Un siècle nous sépare de l’exposition Rodin au Pavillon de l’Alma en 1900. Pourtant, on pourrait affirmer que presque rien n’a été modifié. Le lieu bien sûr : nous sommes au musée du Luxembourg et non place de l’Alma. Qu’importe puisque plus de 120 sculptures, 60 dessins et 70 photographies y sont réunis grâce aux commissaires de l’exposition, Antoinette Romain et Claudie Judrin (conservateurs en chef au musée Rodin), Hélène Petit (chargée de la collection de photographies du musée Rodin ainsi qu’à la Réunion des Musées Nationaux, RMN). Cette rétrospective où la limpidité du parcours, où lumière et clarté (artificielles contrairement à 1900) sont de mise, se veut être le sosie de la première, un jumeau centenaire.

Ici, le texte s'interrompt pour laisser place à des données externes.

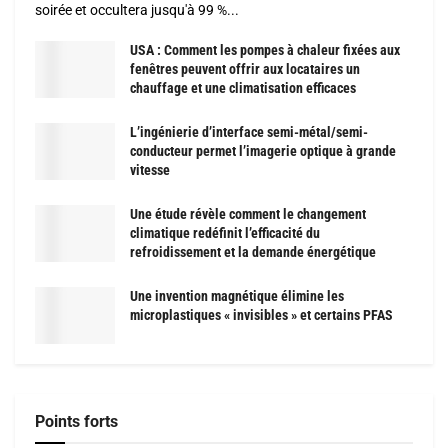
soirée et occultera jusqu'à 99 %...
USA : Comment les pompes à chaleur fixées aux
fenêtres peuvent offrir aux locataires un
chauffage et une climatisation efficaces
L’ingénierie d’interface semi-métal/semi-
conducteur permet l’imagerie optique à grande
vitesse
Une étude révèle comment le changement
climatique redéfinit l’efficacité du
refroidissement et la demande énergétique
Une invention magnétique élimine les
microplastiques « invisibles » et certains PFAS
Points forts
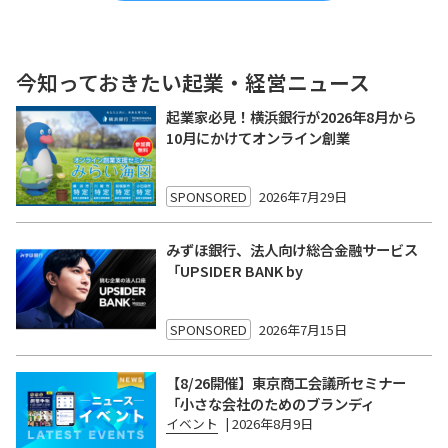
今知っておきたい起業・経営ニュース
起業家必見！横浜銀行が2026年8月から
10月にかけてオンライン創業
SPONSORED
2026年7月29日
みずほ銀行、法人向け総合金融サービス
「UPSIDER BANK by
SPONSORED
2026年7月15日
【8/26開催】東京商工会議所セミナー
「小さな会社のためのブランディ
イベント
|
2026年8月9日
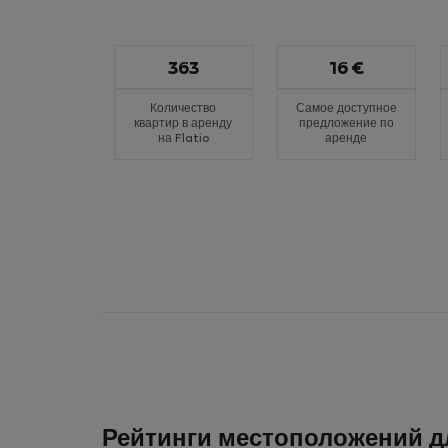
363
16 €
Количество
Самое доступное
квартир в аренду
предложение по
на Flatio
аренде
Рейтинги местоположений д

« Blanches » serait l’adjectif qui qualifierait le mieux les salles où ont été installées les œuvres du sculpteur. Plus qu’une élémentaire galerie, il s’agit d’un véritable atelier où l’on retrouve, dans l’état d’inachèvement voulu par le sculpteur, plâtres et bronzes fixés sur des gaines ou des colonnes. L’occasion d’apprendre que Rodin avait trouvé ainsi une alternative à la question problématique du socle.
Visiteurs amateurs et professionnels y côtoient des couples étroitement et passionnément enlacés (fugit amor, avant 1895), les courbes sensuelles et lascives des différents nus féminins qui jalonnent les salles, ou les courbes provocantes d’Iris (1895), cuisses ouvertes, qui semble s’offrir au regard du premier venu, comme Rodin qui pensait donner au public une part de lui-même et de sa créativité en construisant ce pavillon en marge de l’exposition universelle.

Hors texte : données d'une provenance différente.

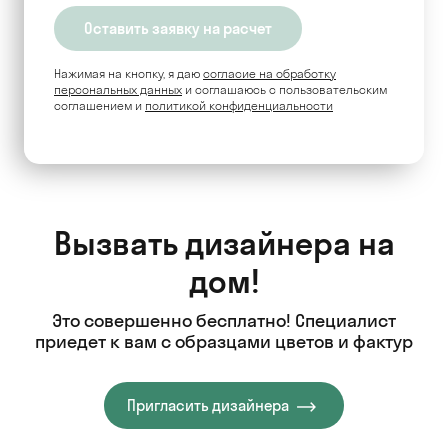
Нажимая на кнопку, я даю
согласие на обработку
персональных данных
и соглашаюсь c пользовательским
соглашением и
политикой конфиденциальности
Вызвать дизайнера на
дом!
Это совершенно бесплатно! Специалист
приедет к вам с образцами цветов и фактур
Пригласить дизайнера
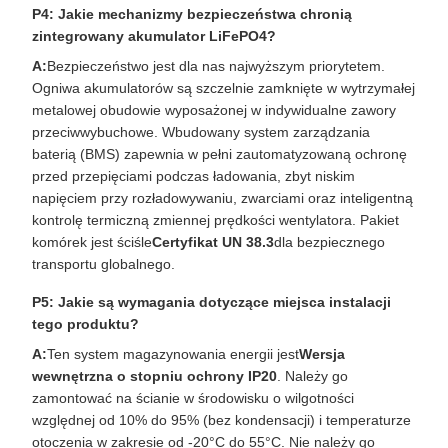
P4: Jakie mechanizmy bezpieczeństwa chronią
zintegrowany akumulator LiFePO4?
A:
Bezpieczeństwo jest dla nas najwyższym priorytetem.
Ogniwa akumulatorów są szczelnie zamknięte w wytrzymałej
metalowej obudowie wyposażonej w indywidualne zawory
przeciwwybuchowe. Wbudowany system zarządzania
baterią (BMS) zapewnia w pełni zautomatyzowaną ochronę
przed przepięciami podczas ładowania, zbyt niskim
napięciem przy rozładowywaniu, zwarciami oraz inteligentną
kontrolę termiczną zmiennej prędkości wentylatora. Pakiet
komórek jest ściśle
Certyfikat UN 38.3
dla bezpiecznego
transportu globalnego.
P5: Jakie są wymagania dotyczące miejsca instalacji
tego produktu?
A:
Ten system magazynowania energii jest
Wersja
wewnętrzna o stopniu ochrony IP20
. Należy go
zamontować na ścianie w środowisku o wilgotności
względnej od 10% do 95% (bez kondensacji) i temperaturze
otoczenia w zakresie od -20°C do 55°C. Nie należy go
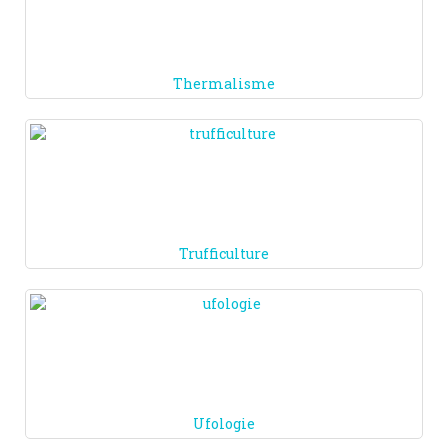
Thermalisme
Trufficulture
Ufologie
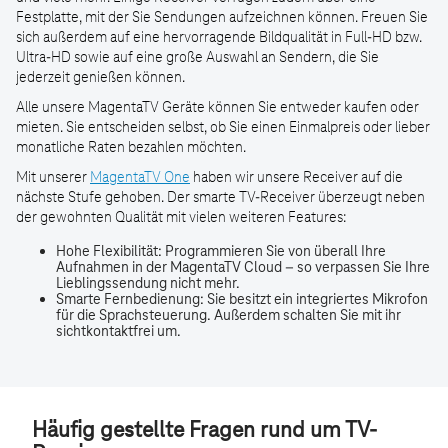
Häufig gestellte Fragen rund um TV-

Pas de superflu ni de fioritures : de simples numéros posés devant chaque œuvre (le visiteur pourra y trouver pour chacune les informations nécessaires). Plus qu’un simple aspect ludique, il s’agit d’un véritable souci d’honnêteté de la part des organisateurs. Une fidélité qu’on retrouve dans l’emplacement exact des photographies du pavillon et des œuvres qu’Eugène Druet avait réalisées. Des dessins de corps féminins, des esquisses à la mine de plomb, et des aquarelles complètent l’ensemble. On y retrouve les formes et les poses expressives données à l’être qui a le plus inspiré le maître : la femme. Des mains se crispent dans une angoisse déchirante (série d’épreuves photographiques, entre 1896 et 1900), le geste reste en suspens pour L’Homme qui marche (1900), des corps étendus s’étirent en mouvements harmonieux (L’Enfant prodigue, 1886 et La Chute d’Icare, avant 1900) ou cassés (La Terre, 1896) mais toujours gracieux, emprunts de vie et d’humanité.

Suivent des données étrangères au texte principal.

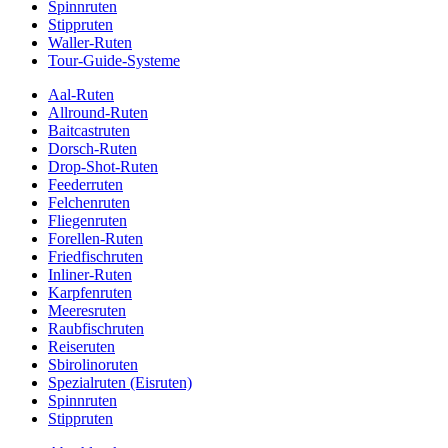
Spinnruten
Stippruten
Waller-Ruten
Tour-Guide-Systeme
Aal-Ruten
Allround-Ruten
Baitcastruten
Dorsch-Ruten
Drop-Shot-Ruten
Feederruten
Felchenruten
Fliegenruten
Forellen-Ruten
Friedfischruten
Inliner-Ruten
Karpfenruten
Meeresruten
Raubfischruten
Reiseruten
Sbirolinoruten
Spezialruten (Eisruten)
Spinnruten
Stippruten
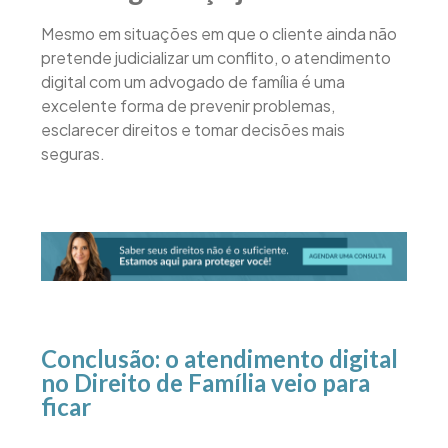
Mesmo em situações em que o cliente ainda não
pretende judicializar um conflito, o atendimento
digital com um advogado de família é uma
excelente forma de prevenir problemas,
esclarecer direitos e tomar decisões mais
seguras.
Conclusão: o atendimento digital
no Direito de Família veio para
ficar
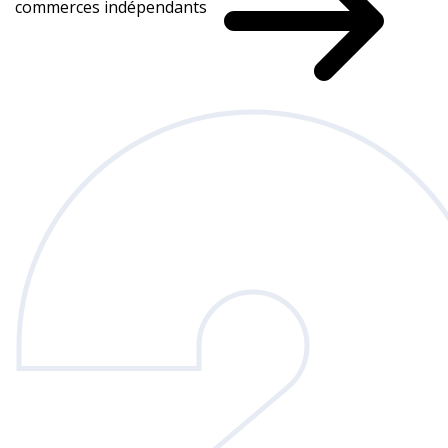
commerces indépendants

Ce que le musée Rodin et la RMN réalisent aujourd’hui se rapproche de la rétrospective qui prend place au musée Carnavalet sur l’école américaine présente à l’exposition universelle de 1900. Malgré l’inspiration européenne, le visiteur peut noter au travers des peintures, la volonté d’indépendance de cette jeune école qui veut imposer son modèle, ses paysages. On y retrouve les chefs de file comme Whistler ou Eakins et dans un tout autre domaine, bel et bien made in America cette fois, le joaillier Tiffany.